◆ Task objective: Beginning with the line that has "için elzemdir. |", reproduce each remaining line of the data exactly, down to and including the last.

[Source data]
== Segment start ==
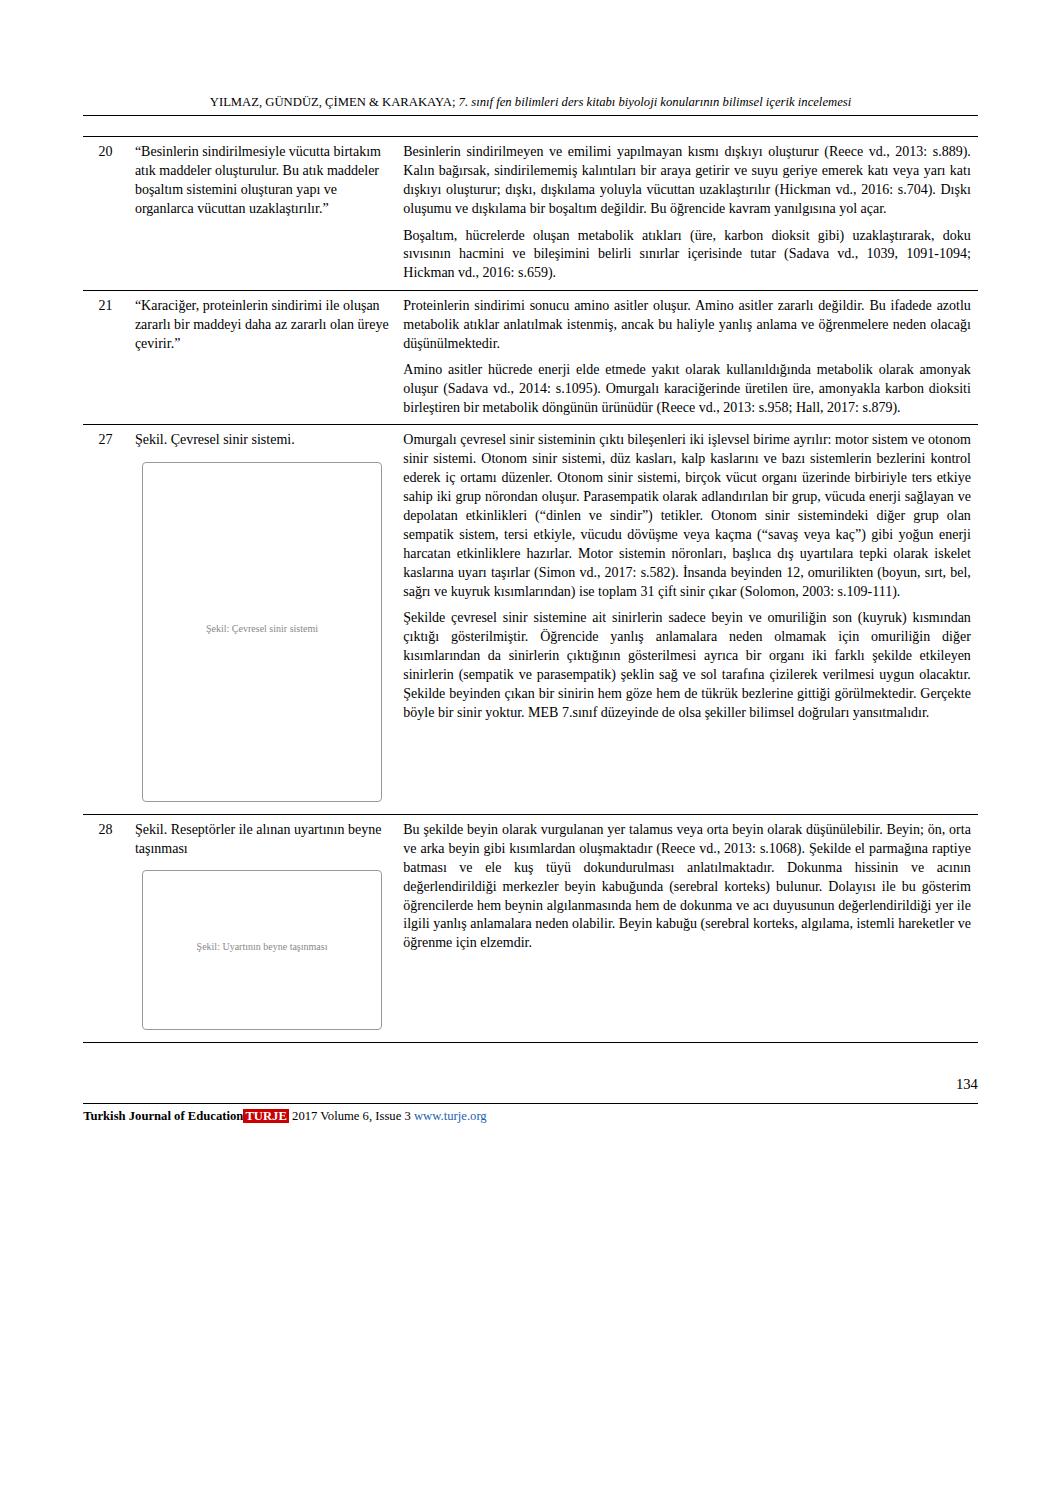YILMAZ, GÜNDÜZ, ÇİMEN & KARAKAYA; 7. sınıf fen bilimleri ders kitabı biyoloji konularının bilimsel içerik incelemesi
| 20 | “Besinlerin sindirilmesiyle vücutta birtakım atık maddeler oluşturulur. Bu atık maddeler boşaltım sistemini oluşturan yapı ve organlarca vücuttan uzaklaştırılır.” | Besinlerin sindirilmeyen ve emilimi yapılmayan kısmı dışkıyı oluşturur (Reece vd., 2013: s.889). Kalın bağırsak, sindirilememiş kalıntıları bir araya getirir ve suyu geriye emerek katı veya yarı katı dışkıyı oluşturur; dışkı, dışkılama yoluyla vücuttan uzaklaştırılır (Hickman vd., 2016: s.704). Dışkı oluşumu ve dışkılama bir boşaltım değildir. Bu öğrencide kavram yanılgısına yol açar. Boşaltım, hücrelerde oluşan metabolik atıkları (üre, karbon dioksit gibi) uzaklaştırarak, doku sıvısının hacmini ve bileşimini belirli sınırlar içerisinde tutar (Sadava vd., 1039, 1091-1094; Hickman vd., 2016: s.659). |
| 21 | “Karaciğer, proteinlerin sindirimi ile oluşan zararlı bir maddeyi daha az zararlı olan üreye çevirir.” | Proteinlerin sindirimi sonucu amino asitler oluşur. Amino asitler zararlı değildir. Bu ifadede azotlu metabolik atıklar anlatılmak istenmiş, ancak bu haliyle yanlış anlama ve öğrenmelere neden olacağı düşünülmektedir. Amino asitler hücrede enerji elde etmede yakıt olarak kullanıldığında metabolik olarak amonyak oluşur (Sadava vd., 2014: s.1095). Omurgalı karaciğerinde üretilen üre, amonyakla karbon dioksiti birleştiren bir metabolik döngünün ürünüdür (Reece vd., 2013: s.958; Hall, 2017: s.879). |
| 27 | Şekil. Çevresel sinir sistemi. | Omurgalı çevresel sinir sisteminin çıktı bileşenleri iki işlevsel birime ayrılır: motor sistem ve otonom sinir sistemi. Otonom sinir sistemi, düz kasları, kalp kaslarını ve bazı sistemlerin bezlerini kontrol ederek iç ortamı düzenler. Otonom sinir sistemi, birçok vücut organı üzerinde birbiriyle ters etkiye sahip iki grup nörondan oluşur. Parasempatik olarak adlandırılan bir grup, vücuda enerji sağlayan ve depolatan etkinlikleri (“dinlen ve sindir”) tetikler. Otonom sinir sistemindeki diğer grup olan sempatik sistem, tersi etkiyle, vücudu dövüşme veya kaçma (“savaş veya kaç”) gibi yoğun enerji harcatan etkinliklere hazırlar. Motor sistemin nöronları, başlıca dış uyartılara tepki olarak iskelet kaslarına uyarı taşırlar (Simon vd., 2017: s.582). İnsanda beyinden 12, omurilikten (boyun, sırt, bel, sağrı ve kuyruk kısımlarından) ise toplam 31 çift sinir çıkar (Solomon, 2003: s.109-111). Şekilde çevresel sinir sistemine ait sinirlerin sadece beyin ve omuriliğin son (kuyruk) kısmından çıktığı gösterilmiştir. Öğrencide yanlış anlamalara neden olmamak için omuriliğin diğer kısımlarından da sinirlerin çıktığının gösterilmesi ayrıca bir organı iki farklı şekilde etkileyen sinirlerin (sempatik ve parasempatik) şeklin sağ ve sol tarafına çizilerek verilmesi uygun olacaktır. Şekilde beyinden çıkan bir sinirin hem göze hem de tükrük bezlerine gittiği görülmektedir. Gerçekte böyle bir sinir yoktur. MEB 7.sınıf düzeyinde de olsa şekiller bilimsel doğruları yansıtmalıdır. |
| 28 | Şekil. Reseptörler ile alınan uyartının beyne taşınması | Bu şekilde beyin olarak vurgulanan yer talamus veya orta beyin olarak düşünülebilir. Beyin; ön, orta ve arka beyin gibi kısımlardan oluşmaktadır (Reece vd., 2013: s.1068). Şekilde el parmağına raptiye batması ve ele kuş tüyü dokundurulması anlatılmaktadır. Dokunma hissinin ve acının değerlendirildiği merkezler beyin kabuğunda (serebral korteks) bulunur. Dolayısı ile bu gösterim öğrencilerde hem beynin algılanmasında hem de dokunma ve acı duyusunun değerlendirildiği yer ile ilgili yanlış anlamalara neden olabilir. Beyin kabuğu (serebral korteks, algılama, istemli hareketler ve öğrenme için elzemdir. |
134
Turkish Journal of Education TURJE 2017 Volume 6, Issue 3 www.turje.org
== Segment end ==
◆ Task response:
| 28 | Şekil. Reseptörler ile alınan uyartının beyne taşınması | Bu şekilde beyin olarak vurgulanan yer talamus veya orta beyin olarak düşünülebilir. Beyin; ön, orta ve arka beyin gibi kısımlardan oluşmaktadır (Reece vd., 2013: s.1068). Şekilde el parmağına raptiye batması ve ele kuş tüyü dokundurulması anlatılmaktadır. Dokunma hissinin ve acının değerlendirildiği merkezler beyin kabuğunda (serebral korteks) bulunur. Dolayısı ile bu gösterim öğrencilerde hem beynin algılanmasında hem de dokunma ve acı duyusunun değerlendirildiği yer ile ilgili yanlış anlamalara neden olabilir. Beyin kabuğu (serebral korteks, algılama, istemli hareketler ve öğrenme için elzemdir. |
134
Turkish Journal of Education TURJE 2017 Volume 6, Issue 3 www.turje.org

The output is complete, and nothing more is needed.